Hi Gerry,

Happy new year.

In terms of where the liaisons are, not sure. I checked the link as well, and couldn't 
find any of the liaisons that was sent from ITU-T Q.14/15 to IETF CCAMP WG.

In terms of the intentions of the draft Recommendations G.7713.x series, these draft 
Recommendations are targetted to support the ASON control plane network. There is a 
difference between what IETF is working on and what ITU is working on, and these are 
mainly targeted for large incumbent carriers such as your company (and many of these 
requirements are driven by large carriers). For example, one obvious difference is the 
support of only IP addressing within the GMPLS. In the ITU ASON extensions, the 
G.7713.x protocols include support for not only the IP addresses, but also NSAP 
addresses.

Another obvious difference is that when ITU was developing ASON and IETF developing 
GMPLS, there was a position within CCAMP (during GMPLS development) that there is an 
inherent sharing of information between a user of the network and the network itself 
(the overlay vs. peer discussion). The ITU has always taken the approach that we need 
to support a range of information sharing, from fully sharing info (the I-NNI 
interface) to flexible info sharing (the E-NNI interface) to no sharing of info (the 
UNI interface). The majority of the extensions (NOTE these are extensions and not 
competing protocols) are to support these fundamental network design decisions.

Another example of the difference in design philosophy is in the area of routing. 
Within the CCAMP, routing extensions are made to the existing protocols to support 
additional link attributes for GMPLS. However, the concept of multiple domains and 
hierarchies are not really provided (not beyond what the existing protocol provides). 
These concepts (domains and hierarchies) are again driven by the large carriers (such 
as AT&T and BT). What we (as ITU-T participants) did were to listen to these 
requirements and added extensions that supports the carriers' requirements.

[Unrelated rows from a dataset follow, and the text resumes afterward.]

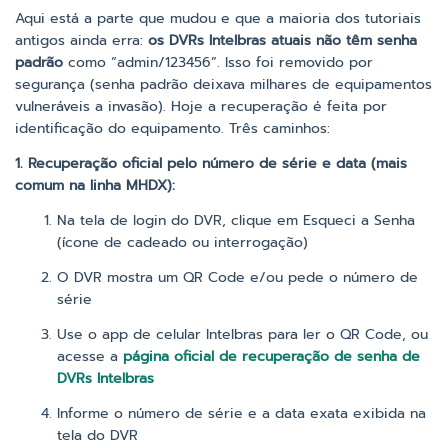
Aqui está a parte que mudou e que a maioria dos tutoriais
antigos ainda erra:
os DVRs Intelbras atuais não têm senha
padrão
como “admin/123456”. Isso foi removido por
segurança (senha padrão deixava milhares de equipamentos
vulneráveis a invasão). Hoje a recuperação é feita por
identificação do equipamento. Três caminhos:
1. Recuperação oficial pelo número de série e data (mais
comum na linha MHDX):
Na tela de login do DVR, clique em Esqueci a Senha
(ícone de cadeado ou interrogação)
O DVR mostra um QR Code e/ou pede o número de
série
Use o app de celular Intelbras para ler o QR Code, ou
acesse a
página oficial de recuperação de senha de
DVRs Intelbras
Informe o número de série e a data exata exibida na
tela do DVR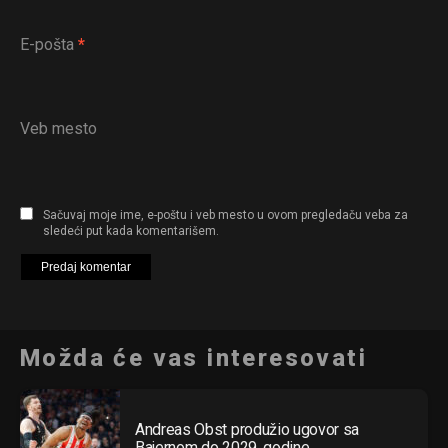
E-pošta
*
Veb mesto
Sačuvaj moje ime, e-poštu i veb mesto u ovom pregledaču veba za
sledeći put kada komentarišem.
Možda će vas interesovati
Andreas Obst produžio ugovor sa
Bajernom do 2029. godine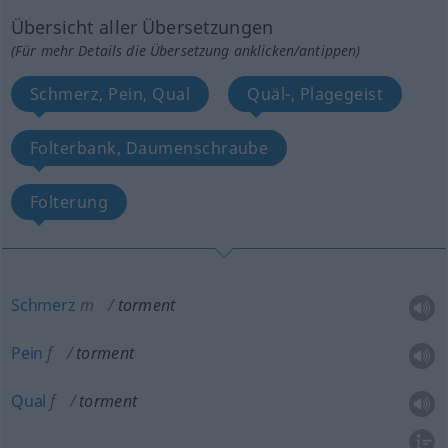
Übersicht aller Übersetzungen
(Für mehr Details die Übersetzung anklicken/antippen)
Schmerz, Pein, Qual
Quäl-, Plagegeist
Folterbank, Daumenschraube
Folterung
Schmerz
m
torment
Pein
f
torment
Qual
f
torment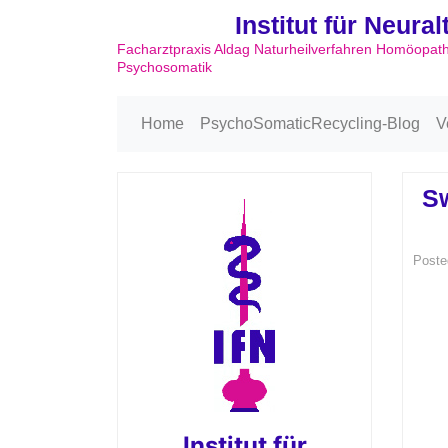
Institut für Neura
Facharztpraxis Aldag Naturheilverfahren Homöopat
Psychosomatik
Home
PsychoSomaticRecycling-Blog
V
Sw
Poste
Institut für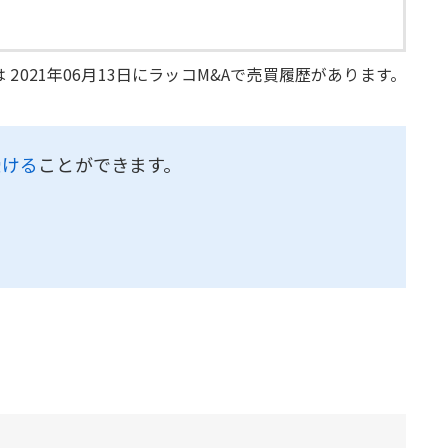
 2021年06月13日にラッコM&Aで売買履歴があります。
受ける
ことができます。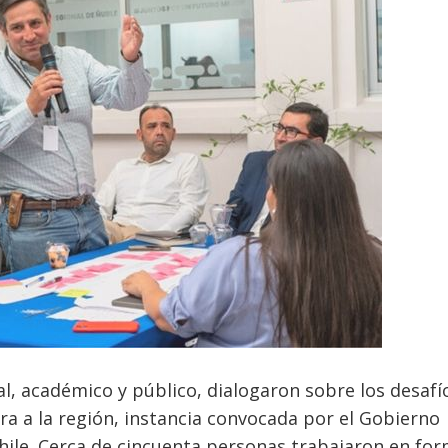
académico y público, dialogaron sobre los desafí
jera a la región, instancia convocada por el Gobierno
Chile. Cerca de cincuenta personas trabajaron en fo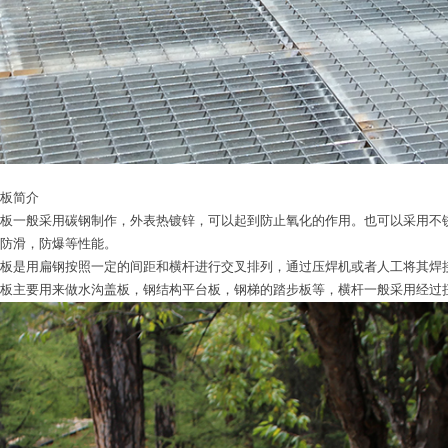
板简介
板一般采用碳钢制作，外表热镀锌，可以起到防止氧化的作用。也可以采用不
防滑，防爆等性能。
板是用扁钢按照一定的间距和横杆进行交叉排列，通过压焊机或者人工将其焊
板主要用来做水沟盖板，钢结构平台板，钢梯的踏步板等，横杆一般采用经过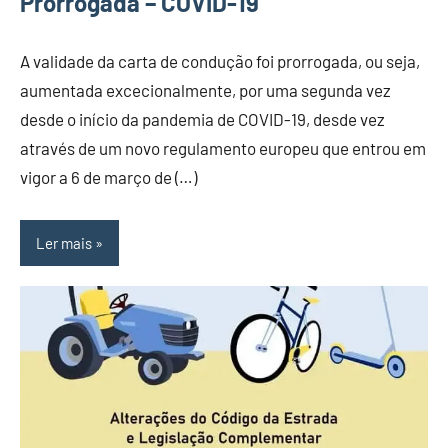
Prorrogada – COVID-19
A validade da carta de condução foi prorrogada, ou seja,
aumentada excecionalmente, por uma segunda vez
desde o início da pandemia de COVID-19, desde vez
através de um novo regulamento europeu que entrou em
vigor a 6 de março de (…)
Ler mais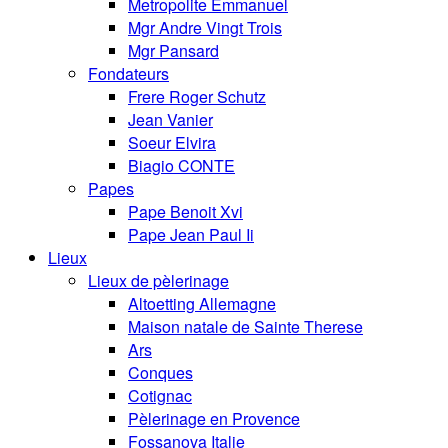
Metropolite Emmanuel
Mgr Andre Vingt Trois
Mgr Pansard
Fondateurs
Frere Roger Schutz
Jean Vanier
Soeur Elvira
Biagio CONTE
Papes
Pape Benoit Xvi
Pape Jean Paul Ii
Lieux
Lieux de pèlerinage
Altoetting Allemagne
Maison natale de Sainte Therese
Ars
Conques
Cotignac
Pèlerinage en Provence
Fossanova Italie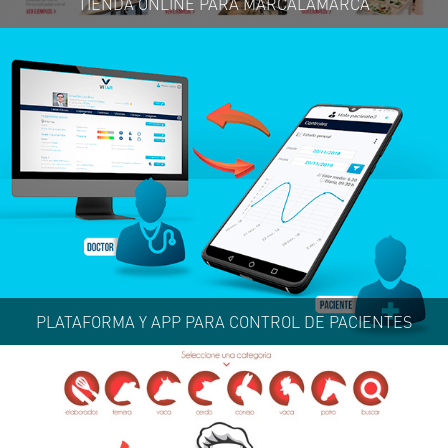
TIENDA ONLINE PARA MARCALAMARCA
PLATAFORMA Y APP PARA CONTROL DE PACIENTES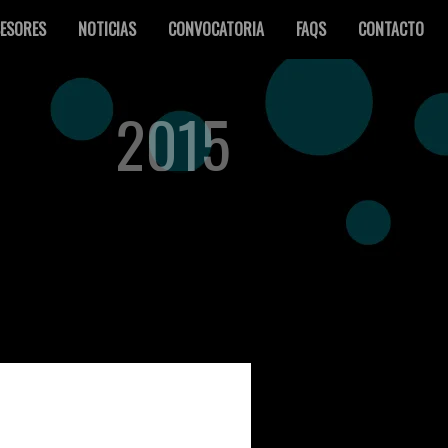
ESORES
NOTICIAS
CONVOCATORIA
FAQS
CONTACTO
2015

In terms of your question about interoperability, the protocol extensions from the ITU 
is designed as optional/additional "tools" as part of the GMPLS toolkit. If a vendor 
chooses to support the ITU's ASON application, they will implement. Otherwise they 
will only implement the core GMPLS and no more. Which vendor decides to implement what 
really depends on what carriers (such as your company) are going to ask for. The 
carriers have set the requirements in ITU and those requirements have driven the 
protocol extensions. The protocol design within the IETF were driven from a different 
direction (or a different set of companies -- more the enterprise customers).

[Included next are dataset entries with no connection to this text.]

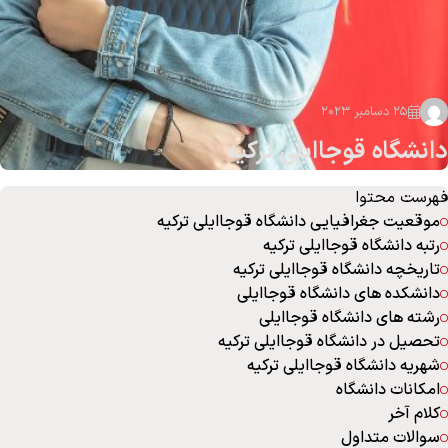
25 دسامبر 2023
دانشگاه قوجاایلی ترکیه
فهرست محتوا
موقعیت جغرافیایی دانشگاه قوجاایلی ترکیه
رتبه دانشگاه قوجاایلی ترکیه
تاریخچه دانشگاه قوجاایلی ترکیه
دانشکده های دانشگاه قوجاایلی
رشته های دانشگاه قوجاایلی
تحصیل در دانشگاه قوجاایلی ترکیه
شهریه دانشگاه قوجاایلی ترکیه
امکانات دانشگاه
کلام آخر
سوالات متداول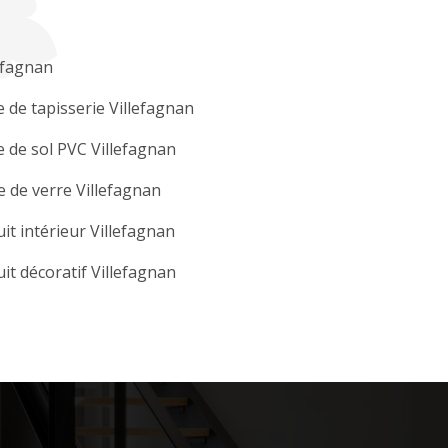
efagnan
 de tapisserie Villefagnan
 de sol PVC Villefagnan
e de verre Villefagnan
it intérieur Villefagnan
it décoratif Villefagnan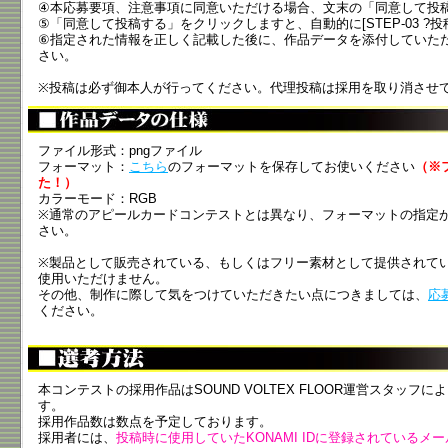
④本応募要項、注意事項に同意いただける場合、文末の「同意して投
⑤「同意して投稿する」をクリックしますと、自動的に[STEP-03 ?投
⑥指定された情報を正しく記載した後に、作品データを添付していた
さい。
※投稿は必ず御本人が行ってください。代理投稿は採用を取り消させ
ファイル形式：pngファイル
フォーマット：
こちら
のフォーマットを保存してお使いください
（※
た！）
カラーモード：RGB
※通常のアピールカードコンテストとは異なり、フォーマットの指定
さい。
※製品として販売されている、もしくはフリー素材として提供されて
使用いただけません。
その他、制作に際して気をつけていただきたい点につきましては、
応
ください。
本コンテストの採用作品はSOUND VOLTEX FLOOR運営スタッ
す。
採用作品数は数点を予定しております。
採用者には、
投稿時に使用していたKONAMI IDに登録されているメ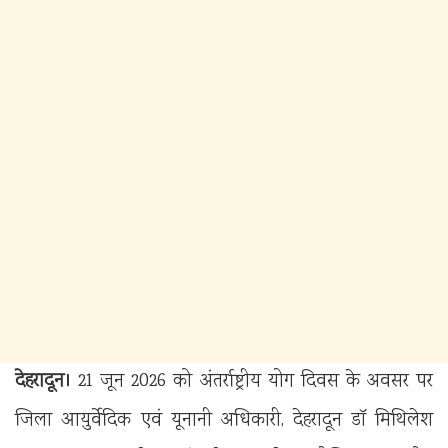
देहरादून।
21 जून 2026 को अंतर्राष्ट्रीय योग दिवस के अवसर पर
जिला आयुर्वेदिक एवं यूनानी अधिकारी, देहरादून डॉ मिथिलेश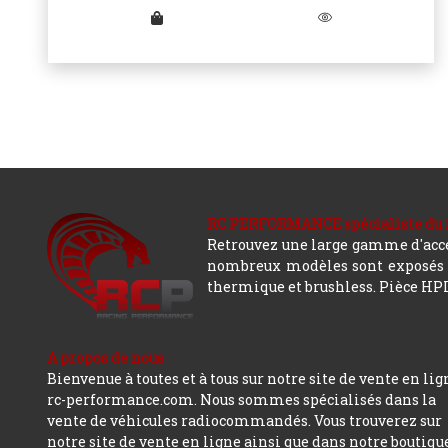
RC PERFORMANCE spécialiste du modè
Retrouvez une large gamme d'acces
nombreux modèles sont exposés co
thermique et brushless. Pièce HPI,
A propos de nous
Bienvenue à toutes et à tous sur notre site de vente en lig
rc-performance.com. Nous sommes spécialisés dans la
vente de véhicules radiocommandés. Vous trouverez sur
notre site de vente en ligne ainsi que dans notre boutiqu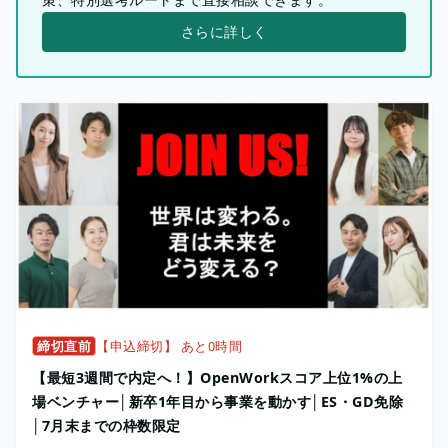
さらに詳しく
締切直前
【申込締切】 あと0時間
【最短3週間で内定へ！】OpenWorkスコア上位1%の上
場ベンチャー│新卒1年目から事業を動かす│ES・GD免除
│7月末までの枠数限定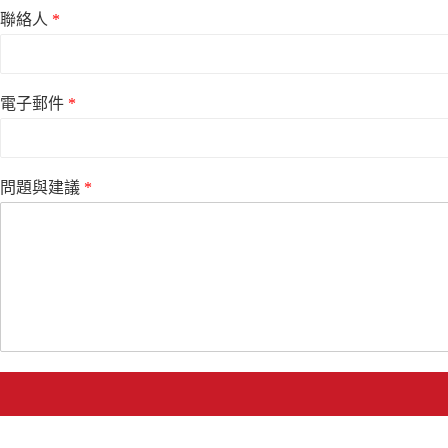
聯絡人
*
電子郵件
*
問題與建議
*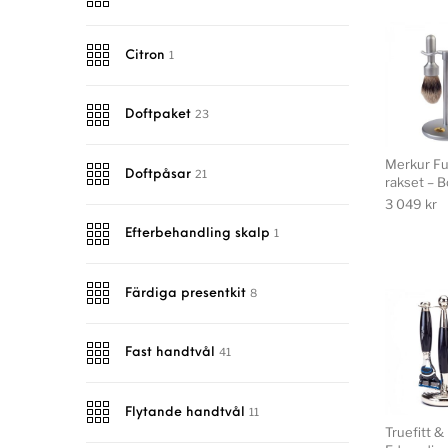
1
Citron
23
Doftpaket
Merkur Fu
21
Doftpåsar
rakset – B
3 049
kr
1
Efterbehandling skalp
8
Färdiga presentkit
41
Fast handtvål
11
Flytande handtvål
Truefitt & 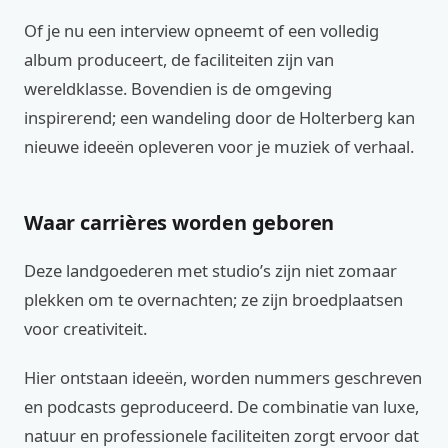
Of je nu een interview opneemt of een volledig
album produceert, de faciliteiten zijn van
wereldklasse. Bovendien is de omgeving
inspirerend; een wandeling door de Holterberg kan
nieuwe ideeën opleveren voor je muziek of verhaal.
Waar carrières worden geboren
Deze landgoederen met studio’s zijn niet zomaar
plekken om te overnachten; ze zijn broedplaatsen
voor creativiteit.
Hier ontstaan ideeën, worden nummers geschreven
en podcasts geproduceerd. De combinatie van luxe,
natuur en professionele faciliteiten zorgt ervoor dat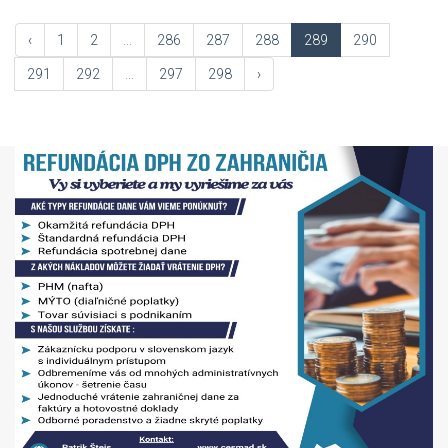
‹
1
2
...
286
287
288
289
290
291
292
...
297
298
›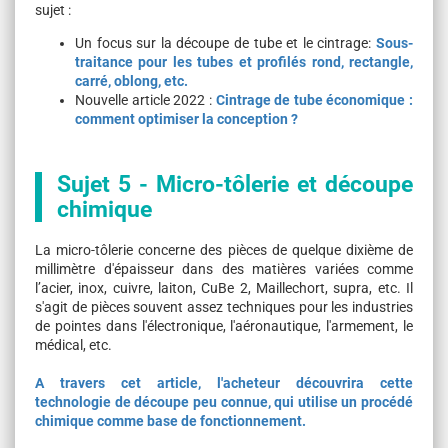
sujet :
Un focus sur la découpe de tube et le cintrage:
Sous-
traitance pour les tubes et profilés rond, rectangle,
carré, oblong, etc.
Nouvelle article 2022 :
Cintrage de tube économique :
comment optimiser la conception ?
Sujet 5 - Micro-tôlerie et découpe
chimique
La micro-tôlerie concerne des pièces de quelque dixième de
millimètre d'épaisseur dans des matières variées comme
l’acier, inox, cuivre, laiton, CuBe 2, Maillechort, supra, etc. Il
s'agit de pièces souvent assez techniques pour les industries
de pointes dans l'électronique, l'aéronautique, l'armement, le
médical, etc.
A travers cet article, l'acheteur découvrira cette
technologie de découpe peu connue, qui utilise un procédé
chimique comme base de fonctionnement.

Hope this answers your questions and concerns, and hope others will chime in with 
their opinion on this...

Zhi




-----Original Message-----
From: Ash, Gerald R (Jerry), ALASO [mailto:[EMAIL PROTECTED]]
Sent: Wednesday, January 08, 2003 3:48 PM
To: Loa Andersson; Adrian Farrel
Cc: Ash, Gerald R (Jerry), ALASO; [EMAIL PROTECTED]; Osama Aboul-Magd;
[EMAIL PROTECTED]; Lin, Zhi-Wei (Zhi); [EMAIL PROTECTED]
Subject: RE: CORRECTION: Last Call: CR-LDP Extensions for ASON to
Informational


Adrian> I am saying that it sounds to me from the discussion that 
Adrian> the ITU has not yet reached consent. It seemed to me that 
Adrian> if the draft is intended to document the ITU preferences as 
Adrian> informational, it would be as well to wait until the ITU has
Adrian> fully signed off. I don't see any rush for this.

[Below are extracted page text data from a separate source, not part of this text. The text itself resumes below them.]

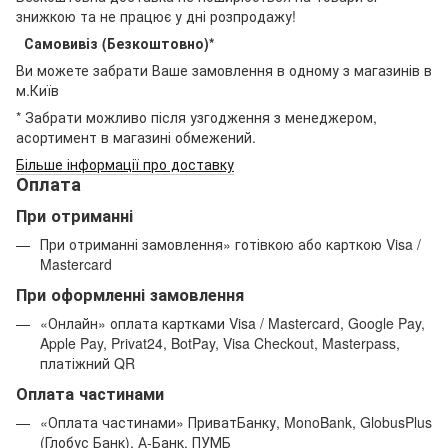
знижкою та не працює у дні розпродажу!
Самовивіз (Безкоштовно)*
Ви можете забрати Ваше замовлення в одному з магазинів в
м.Київ
* Забрати можливо після узгодження з менеджером,
асортимент в магазині обмежений.
Більше інформації про доставку
Оплата
При отриманні
При отриманні замовлення» готівкою або карткою Visa /
Mastercard
При оформленні замовлення
«Онлайн» оплата картками Visa / Mastercard, Google Pay,
Apple Pay, Privat24, BotPay, Visa Checkout, Masterpass,
платіжний QR
Оплата частинами
«Оплата частинами» ПриватБанку, MonoBank, GlobusPlus
(Глобус Банк), А-Банк, ПУМБ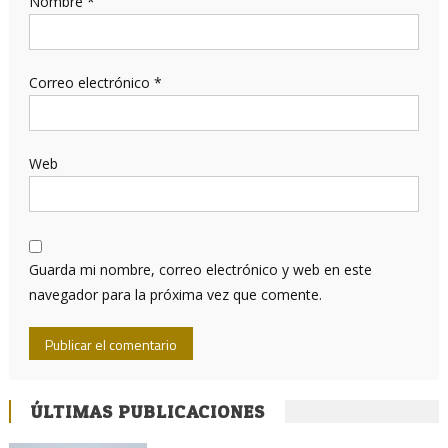
Nombre
*
Correo electrónico
*
Web
Guarda mi nombre, correo electrónico y web en este
navegador para la próxima vez que comente.
ÚLTIMAS PUBLICACIONES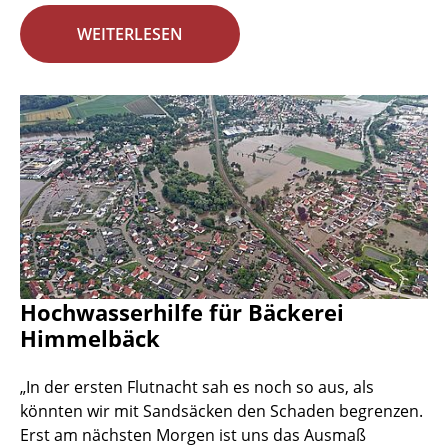
WEITERLESEN
Hochwasserhilfe für Bäckerei
Himmelbäck
„In der ersten Flutnacht sah es noch so aus, als
könnten wir mit Sandsäcken den Schaden begrenzen.
Erst am nächsten Morgen ist uns das Ausmaß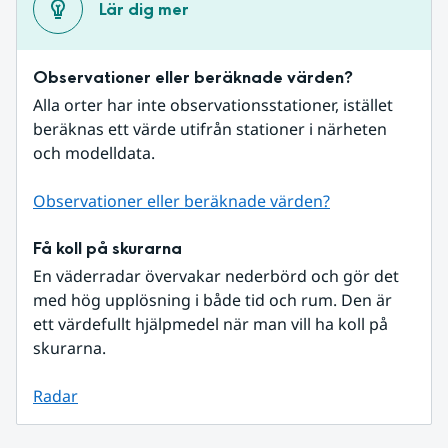
Lär dig mer
Observationer eller beräknade värden?
Alla orter har inte observationsstationer, istället 
beräknas ett värde utifrån stationer i närheten 
och modelldata.
Observationer eller beräknade värden?
Få koll på skurarna
En väderradar övervakar nederbörd och gör det 
med hög upplösning i både tid och rum. Den är 
ett värdefullt hjälpmedel när man vill ha koll på 
skurarna.
Radar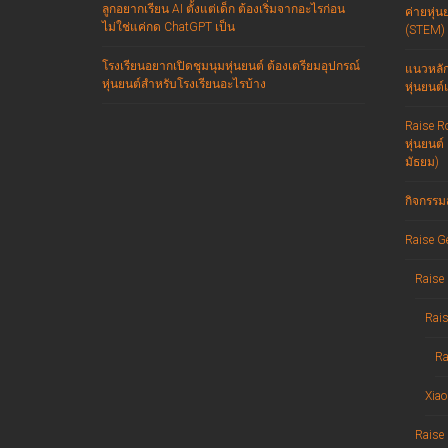
ลูกอยากเรียน AI ตั้งแต่เด็ก ต้องเริ่มจากอะไรก่อน
ค่ายหุ่น
ไม่ใช่แค่กด ChatGPT เป็น
(STEM) 
โรงเรียนอยากเปิดชุมนุมหุ่นยนต์ ต้องเตรียมอุปกรณ์
แนวหลัก
หุ่นยนต์สำหรับโรงเรียนอะไรบ้าง
หุ่นยนต์
Raise R
หุ่นยนต์
มัธยม)
กิจกรรม
Raise G
Raise 
Rais
Ra
Xiao
Raise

Loa> ok - I can see the difference - and it seems that you are correct. If
Loa> the ITU discussion still has some way to go before the discussion
Loa> settles and the preferences better known - wouldn't it be 
Loa> appropriate to wait until this happens?

ASON Signaling Recommendations G.7713.2 (GMPLS RSVP-TE) and G.7713.3 (GMPLS CR-LDP) 
are proposed for consent at the upcoming SG15 meeting, 20-31 January (Geneva).  A 
Liaison was sent to the IETF containing Recommendation text, but I can't find it on 
http://www.ietf.org/IESG/LIAISON/.

Both documents propose detailed protocol specifications including new TLVs (e.g., 
crankback TLV in G.7713.3).  The intent of these Recommendations is unclear.  

If these are statements of 'ITU preferences/requirements' which are made known to the 
IETF through the Informational RFCs, such as Osama's and Zhi's, then fine.  IETF can 
then take up the 'preferences/requirements' and consider them for upgrading RSVP-TE 
and CR-LDP protocols (although CR-LDP is capped).  

However, if they are intended as alternative protocol specs competing with the IETF 
specs, then that's a problem.  Which spec does a vendor implement and an operator use, 
given interoperability needs, etc.?  It would be analogous to the IETF specifying 
their version of G.709.

A clarification of the intent of these Recs. would be helpful.